Friday, April 10, 2015

TOP STORY >> E-cycling opportunity

Leader staff writer

The Regional Recycling and Waste Reduction District, in partnership with eSCO Processing and Recycling, launched an electronics pick-up service for non-residential customers in Pulaski County on April 1.

The budget for the program is $100,000 that mostly covers advertising and educational materials, according to Regional Recycling Deputy Director Carol Bevis.

The district bought a $30,000 truck with a $9,000 wrap for the new service, she added.

The contractor, eSCO, has been working with Regional Recycling for three years. It is based in Rogers and has a processing plant in Little Rock, Bevis continued.

Fred Wizer of eSCO said the contractor has hired a full-time driver and doubled its warehouse space from 25,000 square feet to 50,000 square feet for the service.

More staff will be added once business picks up more than it has already, he noted.

“So far, so good,” Wizer said of the pickups. “I expect it’s going to be enormous by the time it’s over with, once the information gets out to the general public. It will set a benchmark for not only central Arkansas but for the rest of the country.

“I expect it to be duplicated,” Wizer said.

Bevis explained that, although the service had been planned for a while, the district waited to make sure it would receive a $250,000 annual grant from the Arkansas Department of Environmental Quality — the same amount awarded for each of the last two years.

She said the district started the program because “we felt like businesses had the quality of materials, electronics that we could recycle better…We felt like we could get more businesses involved if we went and picked up for them.”

Bevis said there are many reasons companies, churches, schools, nonprofits and others should take advantage of the service.

“Unless they have a lot of televisions, it’s a free service,” she explained.

“It’s just economically the best thing to do. Environmentally, it’s the best thing to do. And, when you can do it for free, why not? It’s just good common sense.”

Bevis added, “You don’t have to do anything but dial the number. It clears out your space, and you’re doing the right thing.”

The contractor, eSCO, provides certifications to non-residential customers stating all hard drives have been destroyed. The electronics are then dismantled or refurbished.

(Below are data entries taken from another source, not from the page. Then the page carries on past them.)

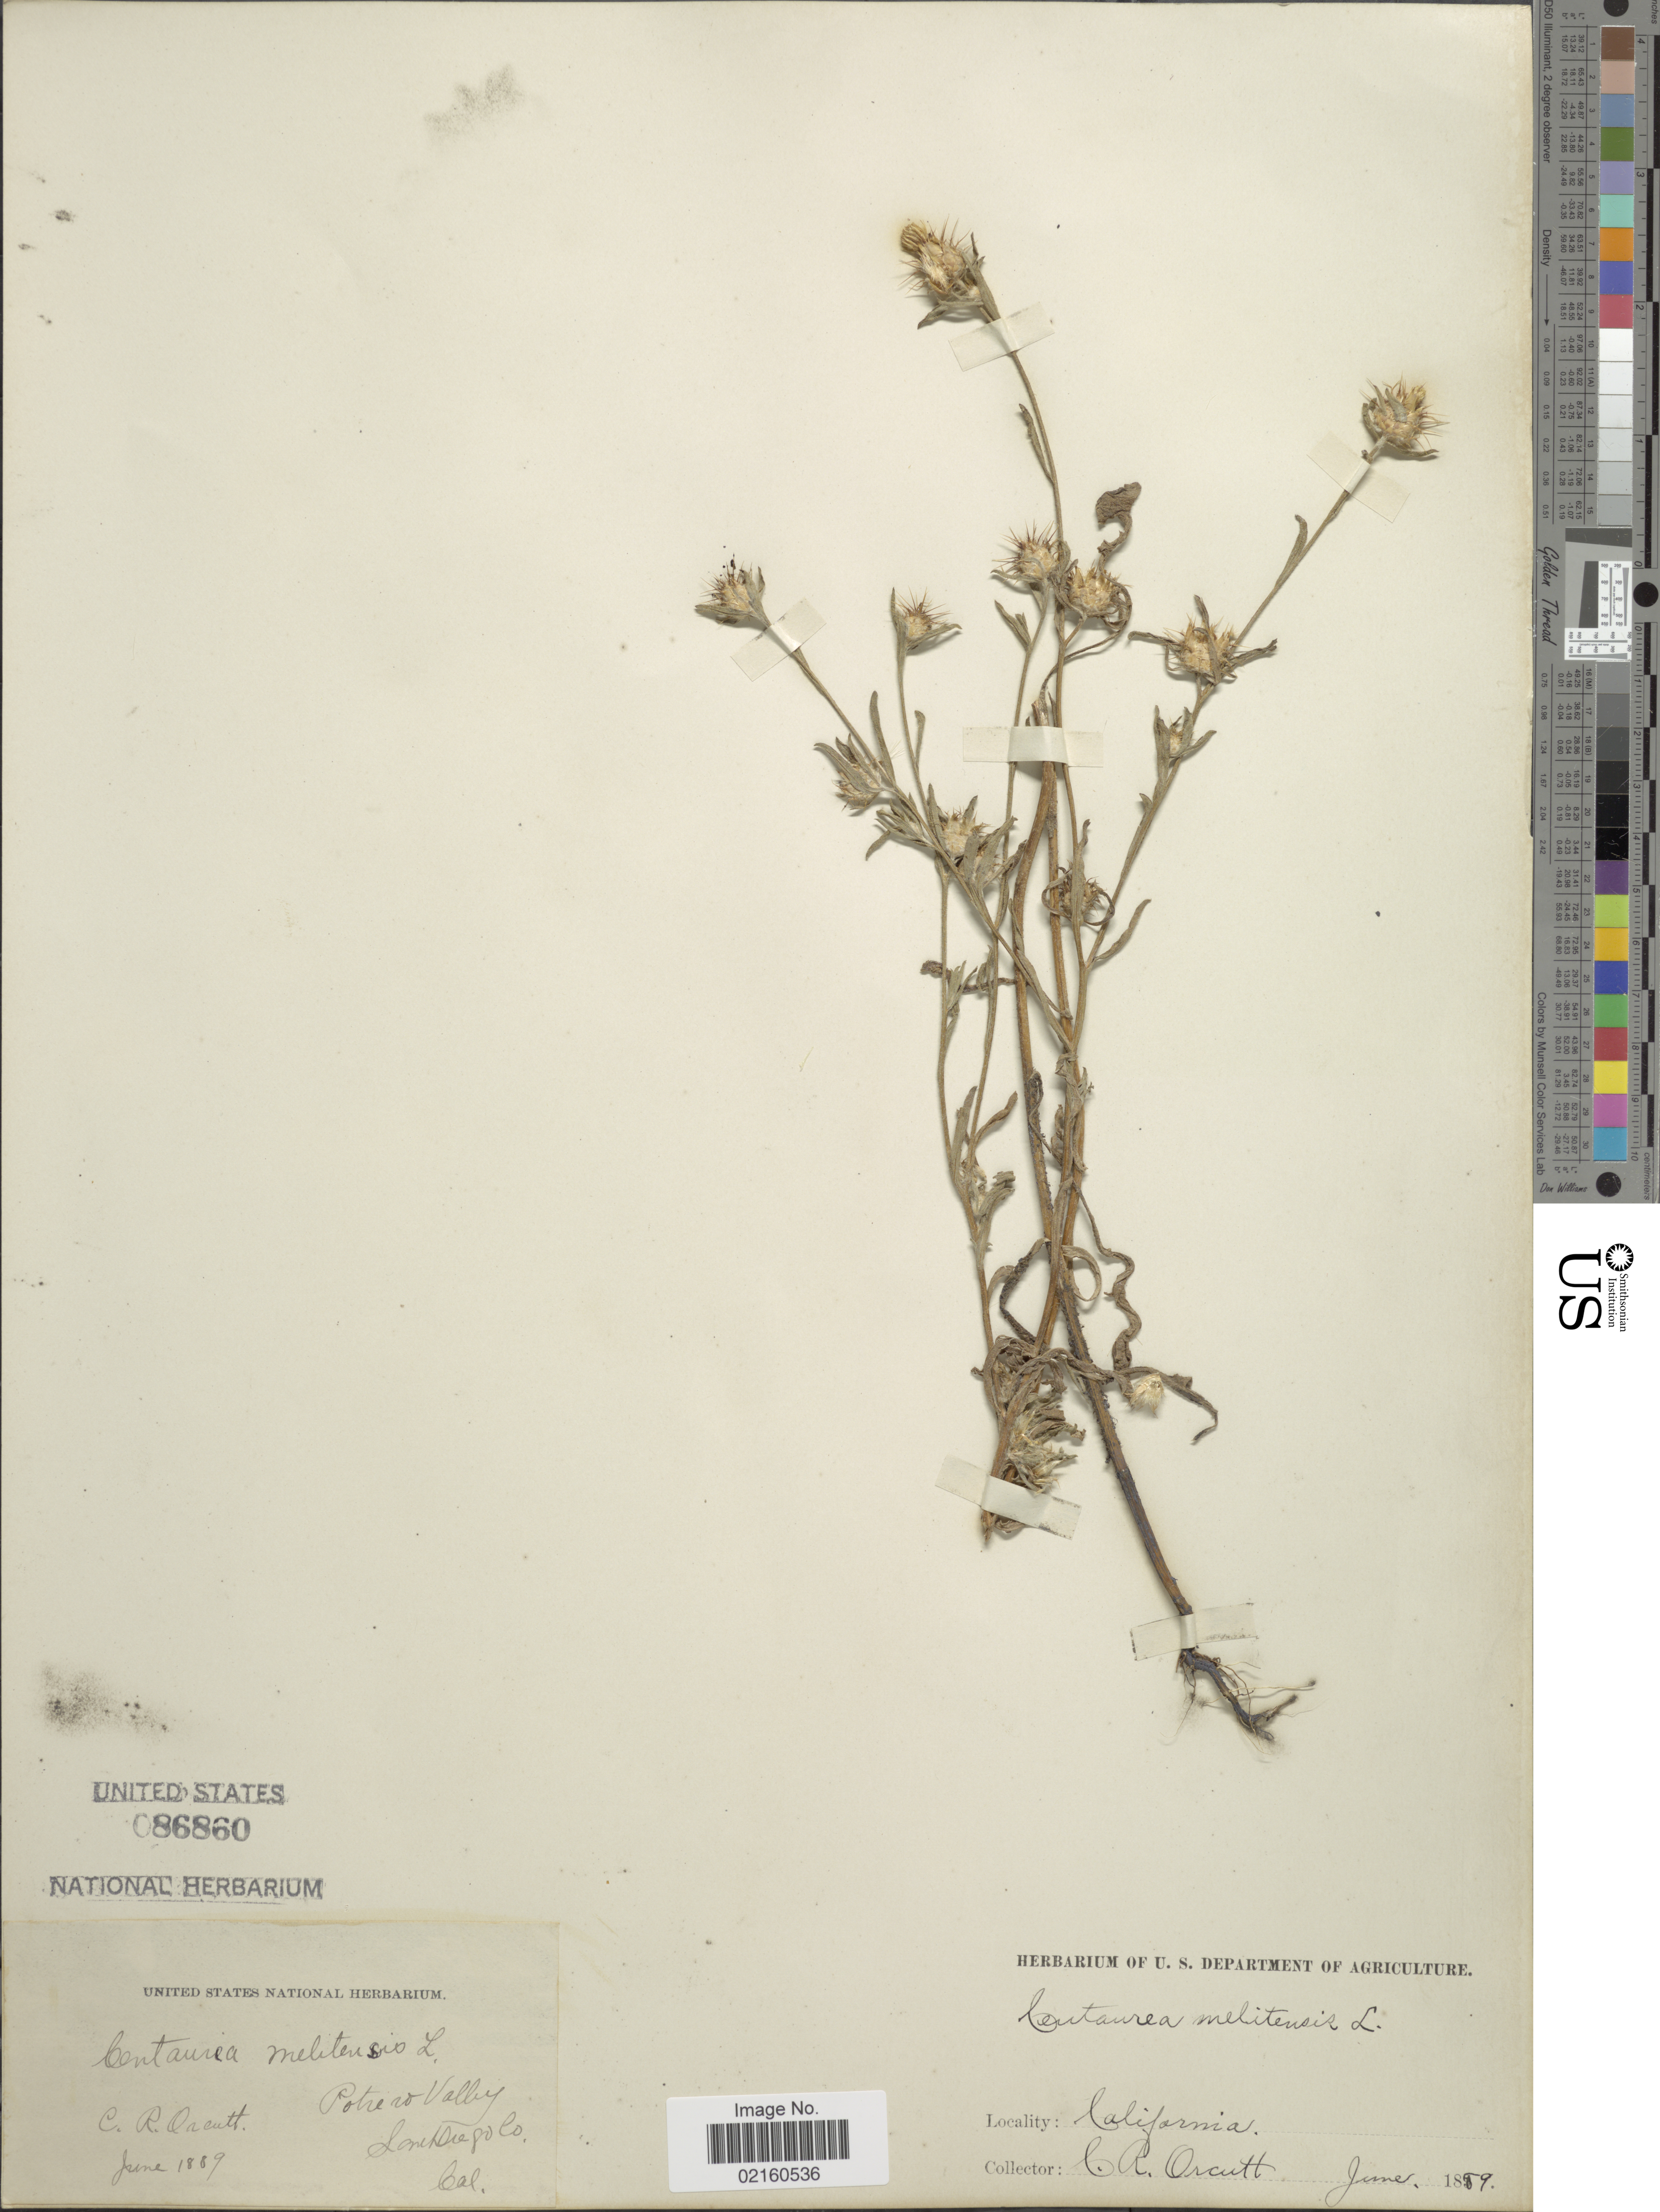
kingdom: Plantae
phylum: Tracheophyta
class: Magnoliopsida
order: Asterales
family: Asteraceae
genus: Centaurea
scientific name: Centaurea melitensis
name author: L.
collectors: C. R. Orcutt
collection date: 1889-06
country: United States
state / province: California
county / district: San Diego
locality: Potrero Valley, San Diego Co.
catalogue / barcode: US 86860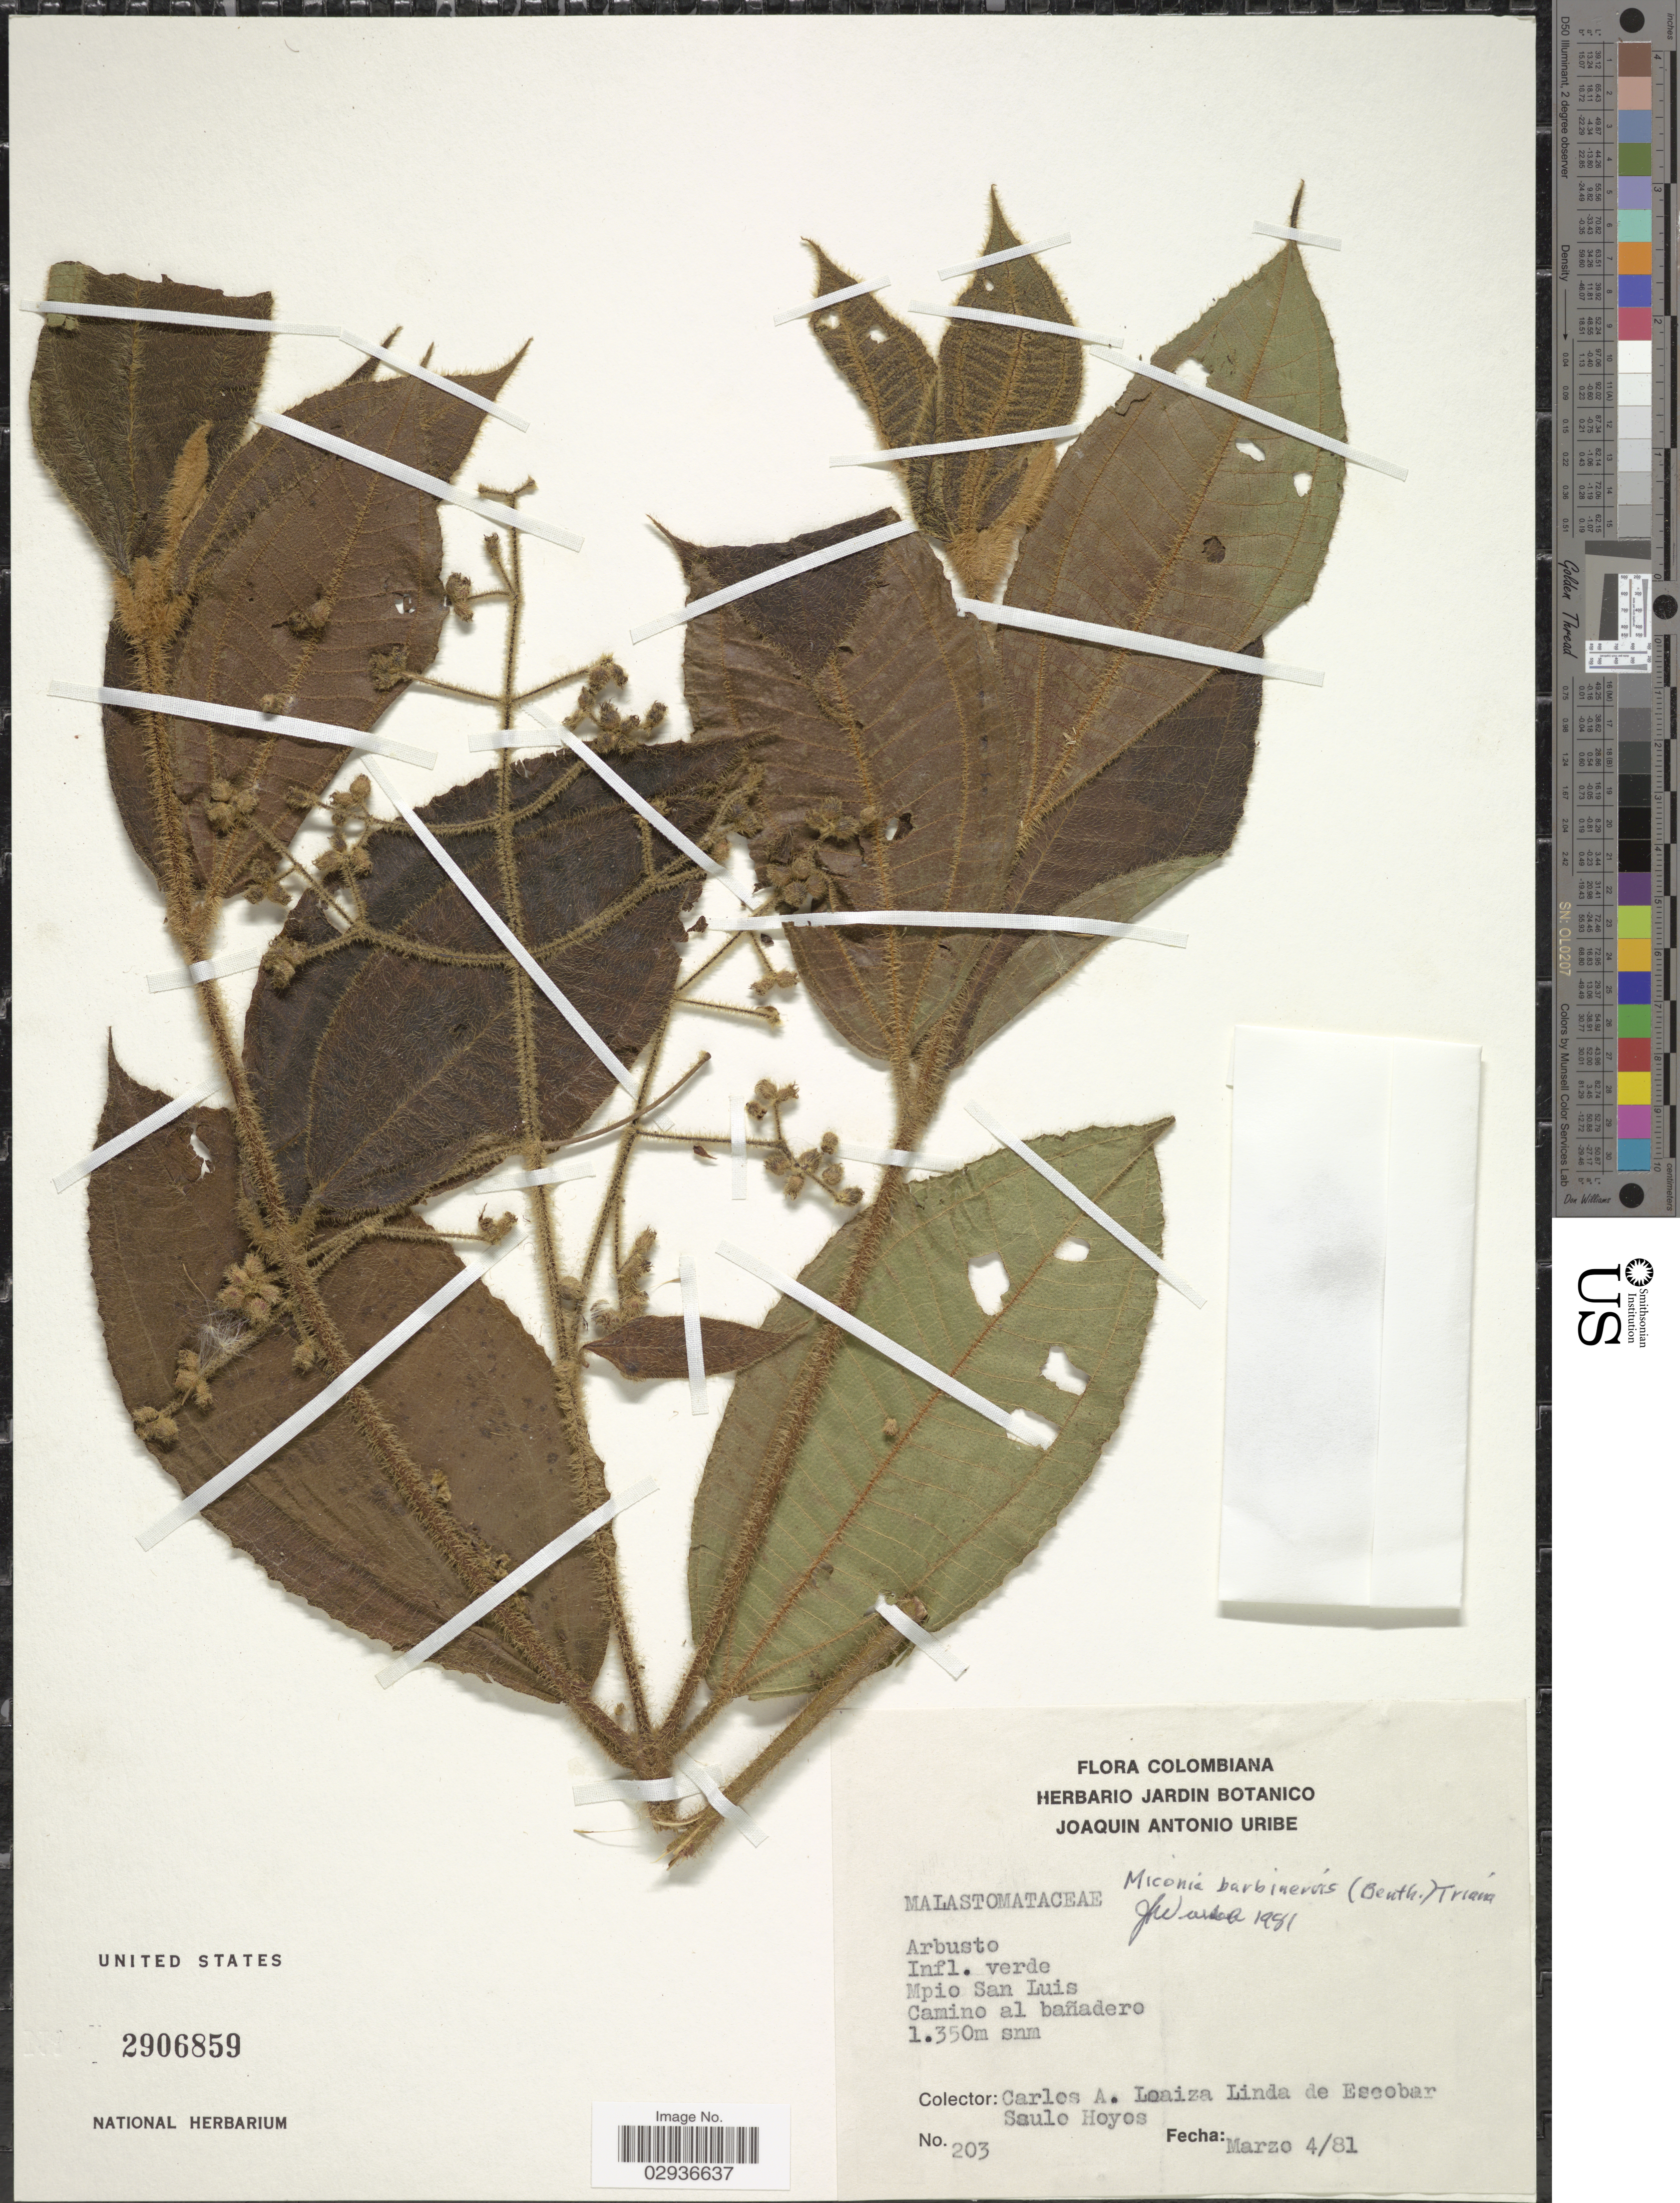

Bevis also said electronics contain lead and mercury — hazardous waste that can seep out in landfills. One computer could have five to six pounds of lead in it, she noted.

Electronics also contain “a lot of good raw material” that doesn’t break down in landfills, Bevis said. Recycling them saves space in landfills that is needed for other things.

Call 844-223-3190 or fill out the online form at to schedule an appointment.

Computers, laptops, copiers, servers, fax machines, monitors, TVs, toasters, printers and more will be accepted, although a small disposal fee will be charged for cathode ray tube televisions.

A minimum of two pallets or $75 is required for pickup, a business may be asked to load into Gaylord boxes or palletize items, and a business may be asked to have employees available to help load.

The business must have all materials in one location on the date of pickup and on the ground floor of a high-rise building.

Materials must be convenient to an outside door, and a release of liability is required from the business prior to pickup.

All materials become the property of eSCO once loaded.

Bevis added that there are also residential e-waste drop-off sites in Jacksonville, Sherwood and Maumelle. And Verizon Arena’s VIP parking area is used in the spring and the fall as a special-collection site.

The next event at Verizon Arena is from 8 a.m. until 3 p.m. Tuesday, May 12 through Wednesday, May 13.